NO, Commercial Development does NOT create jobs. Proper City Planning DOES!


Posted by Ellsworth M. Toohey, a resident of Old Mountain View,
on Jul 28, 2016 at 8:57 pm

Everyone knows that the government is the real creator of jobs. Private commerce is a simply a leach on true social progress and justice can only be achieved collectively by each man subordinating himself to the standards of the majority. I feel it is my duty to offer you my advice despite what Hank Rearden may think.


Posted by Nonsense, a resident of Southgate,
on Jul 30, 2016 at 1:46 pm

Steve, this is one of the worse blogs I've seen you write. This is not an attack, I appreciate your thoughtfulness. But you are mixing companies with global products, mostly in terms of software or services with local impacts. The larger companies you mention are concentrating physical assets in our suburban communities- people, vehicles, buildings while their output has much lower utility locally. So there local cost far outweighs their local benefit. While the demand for commercial construction, because of a desire to concentrate a technically proficient workforce centrally in the SF Bay Area has the effect of bringing more and more jobs to our area without limit.
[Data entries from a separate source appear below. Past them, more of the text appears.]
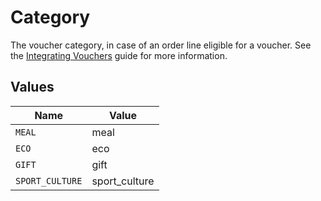 # Category

The voucher category, in case of an order line eligible for a voucher. See the
[Integrating Vouchers](integrating-vouchers) guide for more information.


## Values

| Name            | Value           |
| --------------- | --------------- |
| `MEAL`          | meal            |
| `ECO`           | eco             |
| `GIFT`          | gift            |
| `SPORT_CULTURE` | sport_culture   |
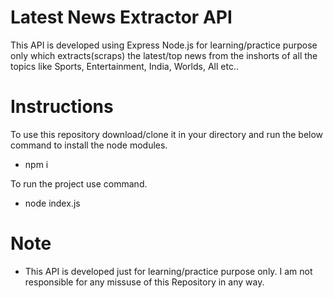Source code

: # Latest News Extractor API
This API is developed using Express Node.js for learning/practice purpose only which extracts(scraps) the latest/top news from the inshorts of all the topics like Sports, Entertainment, India, Worlds, All etc.. 

# Instructions
To use this repository download/clone it in your directory and run the below command to install the node modules.
* npm i

To run the project use command.
* node index.js


# Note
* This API is developed just for learning/practice purpose only. I am not responsible for any missuse of this Repository in any way.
If we were talking about manufacturing there might be physical limits to how many workers should be located nearby. But software is eating the world AND eating Palo Alto.


Posted by Pat Burt, a resident of Community Center,
on Jul 31, 2016 at 1:46 pm

Steve,
This really is an odd posting that seems focused on a semantical distinction rather than the real issues that we face as a city and region.
While it is true that commercial zoning does not create jobs, commercial zoning and resulting commercial development does result in jobs occurring locally and those jobs result in the need for corresponding housing. Less commercial development reduces the rate of job growth and greater construction increases job growth, both direct jobs in those buildings and the significant job multiplier effect of tech positions.
That is the issue for Palo Alto and communities on the peninsula where we have high rates of job growth and a transportation system that has not been close to able to accommodate that growth. If peninsula cities slow their rates of job growth they can begin to correct their severe jobs/housing imbalances while addressing transportation challenges. That seems to be a more appropriate discussion rather than a "buildings don't create jobs" argument.
A more meaningful set of questions might be, does Silicon Valley need to capture and retain such a high proportion of the emerging tech jobs? Would other regions benefit from receiving a greater proportion of the tech jobs (and their job multipliers) that are being created?


Posted by Bliss, a resident of another community,
on Aug 6, 2016 at 6:13 pm

Buildings don't create jobs? It's the consumer demand for products and services??

What an ignorant concept. In actuality, most of the local job growth comes from the PERCEPTION of POTENTIAL DEMAND from consumers BY THE INVESTMENT COMMUNITY!

The investors own the companies and they decide how many people should be hired in particular market segments and companies.

The other important point to make is that since the business effectiveness of tele-commuting and remote collaboration has fallen well short of its potential, the leading companies have remodeled themselves to minimize it. As examples, Google, Facebook and Apple continue to build up at their HQ locations and many companies have followed suit. Companies that choose the less effective remote models are surviving by monopoly, being in a niche market or are simply treading water.

That is the reality. Address it or this region will be wall-to-wall company campuses.